House Speaker Mike Johnson and other Republican leadership members suggest the high court adopt a history and tradition approach to campaign finance jurisprudence similar to the new standard for reviewing gun laws. The Republicans are also supported by think tanks like the Cato Institute and pro-business groups like the Chamber of Commerce, which all cast doubt on concerns about the risk of corruption.
On the other side of the aisle, left-leaning groups supporting Democrats and ethics advocates warn that excessive campaign spending is giving wealthy donors an outsized role in the political process. Senate Democrats offered a sharp rebuke of the Supreme Court’s rulings opening the floodgates to more money in politics.
“This court’s past decisions weakened Congress’ ability to regulate the corrupting influence of money in politics, and wreaked havoc on our political system, causing genuine irreparable harm,” the senators wrote.
The Brennan Center argues that disagreements over campaign finance policy need to be settled in Congress, not the courts. The organization has advocated for the repeal of coordinated spending limits, which was cited by the Republican committees and amici supporting their position. However, the Brennan Center pushed the justices to rule for the Democrats.
“Regulating campaign finance necessitates careful weighing of the need to protect free speech and association, prevent corruption, promote transparency and foster the overall health of our political system,” the Brennan Center wrote. “These are issues elected legislatures are best situated to evaluate.”
Vance and Chabot’s nonexistent campaigns are just one reason cited for why the justices should avoid ruling on the case. Martinez says the NRSC and the NRCC also lack standing to challenge the spending caps because the limits don’t apply to either committee, only the RNC. And neither the former candidates nor the committees face any threat of enforcement under the law because the Trump administration has vowed not to enforce the spending caps.
If the justices were to get past the “mare’s nest” of justiciability issues, Martinez said the court would have to decide to overturn a settled precedent and potentially destabilize campaign-finance and First Amendment law to rule for the petitioners. He argued all that effort might be worthwhile if there was a real controversy at stake, but there isn’t.
“This is not a case like Citizens United, Dobbs, Students for Fair Admissions, or Loper**Bright,” Martinez wrote. “There, the court made tough decisions to overturn precedent when necessary to resolve real-life concrete disputes.”
Martinez advocated for dismissing the case as improvidently granted. Republican petitioners would leave as victors, he argued, because they filed the case to eliminate the chill of the enforcement threat posed to their First Amendment interests.
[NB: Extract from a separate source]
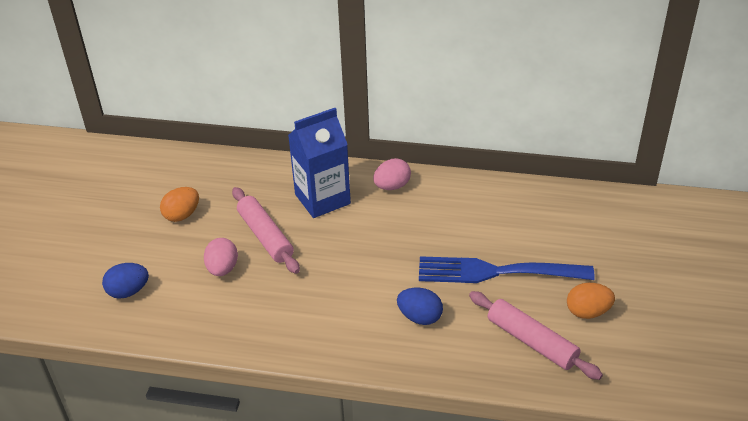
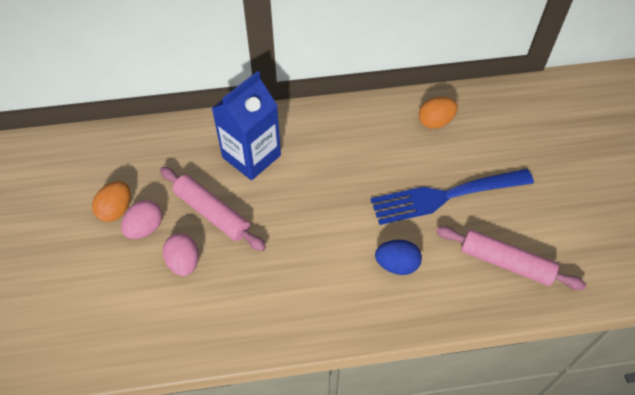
camera: 20 degrees left, 15 degrees up
(128, 291) = (96, 316): blue egg -> none
(392, 186) = (312, 126): pink egg -> pink egg (145, 228)
(587, 312) = (540, 217): orange egg -> orange egg (435, 122)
If another administration reversed course and decided to enforce the spending caps at a later time, Martinez said the Republicans could renew their challenge on a clean slate.
The Democratic intervenors might be frustrated by non-enforcement of the caps, Martinez said, but Colorado II would remain on the books as if they prevailed on the merits.
“As for the court: Dismissing this inherently politicized case would vindicate its commitment to restraint, neutrality and staying above politics,” Martinez wrote. “It would reaffirm the court’s preference to ‘refrain from addressing constitutional questions’ when doing so is not ‘necessary.’ It would avoid the risks to stability and the rule of law inherent in overruling precedent. And it would preserve the court’s limited resources for live disputes between adverse parties, just as Article 3 envisions.”
The Supreme Court will hear oral arguments on Tuesday.